[AVAILABLE RECORDS — start]

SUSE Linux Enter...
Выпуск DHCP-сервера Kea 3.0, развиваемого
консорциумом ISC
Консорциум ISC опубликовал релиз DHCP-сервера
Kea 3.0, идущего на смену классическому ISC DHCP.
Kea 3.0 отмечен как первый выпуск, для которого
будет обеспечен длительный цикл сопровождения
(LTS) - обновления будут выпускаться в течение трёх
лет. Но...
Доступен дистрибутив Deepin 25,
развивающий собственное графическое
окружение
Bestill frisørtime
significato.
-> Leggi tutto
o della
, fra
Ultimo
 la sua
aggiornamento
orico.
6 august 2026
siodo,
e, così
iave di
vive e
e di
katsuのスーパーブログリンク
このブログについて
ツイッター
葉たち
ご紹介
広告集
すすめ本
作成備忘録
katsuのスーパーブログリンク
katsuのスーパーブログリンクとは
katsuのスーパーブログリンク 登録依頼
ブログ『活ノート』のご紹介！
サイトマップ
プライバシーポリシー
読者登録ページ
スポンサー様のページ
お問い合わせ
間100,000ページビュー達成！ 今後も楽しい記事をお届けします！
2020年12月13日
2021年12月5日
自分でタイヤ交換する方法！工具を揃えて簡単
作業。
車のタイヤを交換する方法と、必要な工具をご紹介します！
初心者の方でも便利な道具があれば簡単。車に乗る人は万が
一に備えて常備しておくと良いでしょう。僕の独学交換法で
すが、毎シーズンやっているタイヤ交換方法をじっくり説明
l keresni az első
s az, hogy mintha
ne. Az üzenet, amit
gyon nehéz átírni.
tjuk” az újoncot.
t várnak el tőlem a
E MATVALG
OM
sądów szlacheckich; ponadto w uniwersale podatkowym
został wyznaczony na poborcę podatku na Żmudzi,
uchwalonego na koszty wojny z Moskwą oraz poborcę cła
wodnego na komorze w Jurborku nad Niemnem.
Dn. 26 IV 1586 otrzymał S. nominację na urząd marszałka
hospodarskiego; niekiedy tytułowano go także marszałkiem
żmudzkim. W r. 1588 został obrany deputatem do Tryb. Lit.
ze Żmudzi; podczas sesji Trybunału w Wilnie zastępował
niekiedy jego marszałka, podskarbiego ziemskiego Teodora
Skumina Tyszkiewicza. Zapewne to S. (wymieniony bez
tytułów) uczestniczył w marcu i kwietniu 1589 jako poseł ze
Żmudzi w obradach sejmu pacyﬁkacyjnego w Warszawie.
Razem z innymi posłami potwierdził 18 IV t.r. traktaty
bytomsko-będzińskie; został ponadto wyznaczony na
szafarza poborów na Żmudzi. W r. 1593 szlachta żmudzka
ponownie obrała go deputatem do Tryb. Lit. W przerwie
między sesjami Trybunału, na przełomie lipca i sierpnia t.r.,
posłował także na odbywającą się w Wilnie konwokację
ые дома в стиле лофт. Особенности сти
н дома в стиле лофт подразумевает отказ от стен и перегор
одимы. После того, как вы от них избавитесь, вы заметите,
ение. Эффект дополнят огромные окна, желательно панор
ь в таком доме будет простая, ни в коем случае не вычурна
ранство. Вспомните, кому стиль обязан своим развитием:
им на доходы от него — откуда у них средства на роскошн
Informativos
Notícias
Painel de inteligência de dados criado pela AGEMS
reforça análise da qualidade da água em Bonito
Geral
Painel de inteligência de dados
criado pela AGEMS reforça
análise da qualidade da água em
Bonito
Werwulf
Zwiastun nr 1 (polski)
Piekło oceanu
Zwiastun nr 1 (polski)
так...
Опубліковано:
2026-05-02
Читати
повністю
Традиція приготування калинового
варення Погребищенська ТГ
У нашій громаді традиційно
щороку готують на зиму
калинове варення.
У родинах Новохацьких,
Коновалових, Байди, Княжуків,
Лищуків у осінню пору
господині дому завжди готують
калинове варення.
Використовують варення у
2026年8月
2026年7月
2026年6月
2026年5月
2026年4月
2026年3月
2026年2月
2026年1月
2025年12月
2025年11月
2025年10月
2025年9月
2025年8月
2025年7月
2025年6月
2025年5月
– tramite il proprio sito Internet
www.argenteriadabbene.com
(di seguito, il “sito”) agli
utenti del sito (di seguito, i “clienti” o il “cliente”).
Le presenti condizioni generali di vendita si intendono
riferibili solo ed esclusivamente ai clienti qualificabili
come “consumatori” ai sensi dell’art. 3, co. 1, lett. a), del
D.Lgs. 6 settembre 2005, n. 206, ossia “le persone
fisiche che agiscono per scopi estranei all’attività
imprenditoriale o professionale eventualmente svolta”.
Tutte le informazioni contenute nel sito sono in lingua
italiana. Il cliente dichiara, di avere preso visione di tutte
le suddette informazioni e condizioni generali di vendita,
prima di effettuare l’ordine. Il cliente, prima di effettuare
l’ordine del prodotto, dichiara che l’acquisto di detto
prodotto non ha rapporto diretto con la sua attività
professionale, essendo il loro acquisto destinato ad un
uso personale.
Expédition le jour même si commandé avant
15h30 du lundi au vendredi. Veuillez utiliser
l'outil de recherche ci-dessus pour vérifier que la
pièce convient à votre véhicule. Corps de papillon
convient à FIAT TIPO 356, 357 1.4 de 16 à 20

[AVAILABLE RECORDS — finish]

• [REQUIRED WORK]: Duplicate every line of the data above word for word, with no changes to spelling, punctuation, or line breaks.

• [TASK OUTPUT]:
SUSE Linux Enter...
Выпуск DHCP-сервера Kea 3.0, развиваемого
консорциумом ISC
Консорциум ISC опубликовал релиз DHCP-сервера
Kea 3.0, идущего на смену классическому ISC DHCP.
Kea 3.0 отмечен как первый выпуск, для которого
будет обеспечен длительный цикл сопровождения
(LTS) - обновления будут выпускаться в течение трёх
лет. Но...
Доступен дистрибутив Deepin 25,
развивающий собственное графическое
окружение
Bestill frisørtime
significato.
-> Leggi tutto
o della
, fra
Ultimo
 la sua
aggiornamento
orico.
6 august 2026
siodo,
e, così
iave di
vive e
e di
katsuのスーパーブログリンク
このブログについて
ツイッター
葉たち
ご紹介
広告集
すすめ本
作成備忘録
katsuのスーパーブログリンク
katsuのスーパーブログリンクとは
katsuのスーパーブログリンク 登録依頼
ブログ『活ノート』のご紹介！
サイトマップ
プライバシーポリシー
読者登録ページ
スポンサー様のページ
お問い合わせ
間100,000ページビュー達成！ 今後も楽しい記事をお届けします！
2020年12月13日
2021年12月5日
自分でタイヤ交換する方法！工具を揃えて簡単
作業。
車のタイヤを交換する方法と、必要な工具をご紹介します！
初心者の方でも便利な道具があれば簡単。車に乗る人は万が
一に備えて常備しておくと良いでしょう。僕の独学交換法で
すが、毎シーズンやっているタイヤ交換方法をじっくり説明
l keresni az első
s az, hogy mintha
ne. Az üzenet, amit
gyon nehéz átírni.
tjuk” az újoncot.
t várnak el tőlem a
E MATVALG
OM
sądów szlacheckich; ponadto w uniwersale podatkowym
został wyznaczony na poborcę podatku na Żmudzi,
uchwalonego na koszty wojny z Moskwą oraz poborcę cła
wodnego na komorze w Jurborku nad Niemnem.
Dn. 26 IV 1586 otrzymał S. nominację na urząd marszałka
hospodarskiego; niekiedy tytułowano go także marszałkiem
żmudzkim. W r. 1588 został obrany deputatem do Tryb. Lit.
ze Żmudzi; podczas sesji Trybunału w Wilnie zastępował
niekiedy jego marszałka, podskarbiego ziemskiego Teodora
Skumina Tyszkiewicza. Zapewne to S. (wymieniony bez
tytułów) uczestniczył w marcu i kwietniu 1589 jako poseł ze
Żmudzi w obradach sejmu pacyﬁkacyjnego w Warszawie.
Razem z innymi posłami potwierdził 18 IV t.r. traktaty
bytomsko-będzińskie; został ponadto wyznaczony na
szafarza poborów na Żmudzi. W r. 1593 szlachta żmudzka
ponownie obrała go deputatem do Tryb. Lit. W przerwie
między sesjami Trybunału, na przełomie lipca i sierpnia t.r.,
posłował także na odbywającą się w Wilnie konwokację
ые дома в стиле лофт. Особенности сти
н дома в стиле лофт подразумевает отказ от стен и перегор
одимы. После того, как вы от них избавитесь, вы заметите,
ение. Эффект дополнят огромные окна, желательно панор
ь в таком доме будет простая, ни в коем случае не вычурна
ранство. Вспомните, кому стиль обязан своим развитием:
им на доходы от него — откуда у них средства на роскошн
Informativos
Notícias
Painel de inteligência de dados criado pela AGEMS
reforça análise da qualidade da água em Bonito
Geral
Painel de inteligência de dados
criado pela AGEMS reforça
análise da qualidade da água em
Bonito
Werwulf
Zwiastun nr 1 (polski)
Piekło oceanu
Zwiastun nr 1 (polski)
так...
Опубліковано:
2026-05-02
Читати
повністю
Традиція приготування калинового
варення Погребищенська ТГ
У нашій громаді традиційно
щороку готують на зиму
калинове варення.
У родинах Новохацьких,
Коновалових, Байди, Княжуків,
Лищуків у осінню пору
господині дому завжди готують
калинове варення.
Використовують варення у
2026年8月
2026年7月
2026年6月
2026年5月
2026年4月
2026年3月
2026年2月
2026年1月
2025年12月
2025年11月
2025年10月
2025年9月
2025年8月
2025年7月
2025年6月
2025年5月
– tramite il proprio sito Internet
www.argenteriadabbene.com
(di seguito, il “sito”) agli
utenti del sito (di seguito, i “clienti” o il “cliente”).
Le presenti condizioni generali di vendita si intendono
riferibili solo ed esclusivamente ai clienti qualificabili
come “consumatori” ai sensi dell’art. 3, co. 1, lett. a), del
D.Lgs. 6 settembre 2005, n. 206, ossia “le persone
fisiche che agiscono per scopi estranei all’attività
imprenditoriale o professionale eventualmente svolta”.
Tutte le informazioni contenute nel sito sono in lingua
italiana. Il cliente dichiara, di avere preso visione di tutte
le suddette informazioni e condizioni generali di vendita,
prima di effettuare l’ordine. Il cliente, prima di effettuare
l’ordine del prodotto, dichiara che l’acquisto di detto
prodotto non ha rapporto diretto con la sua attività
professionale, essendo il loro acquisto destinato ad un
uso personale.
Expédition le jour même si commandé avant
15h30 du lundi au vendredi. Veuillez utiliser
l'outil de recherche ci-dessus pour vérifier que la
pièce convient à votre véhicule. Corps de papillon
convient à FIAT TIPO 356, 357 1.4 de 16 à 20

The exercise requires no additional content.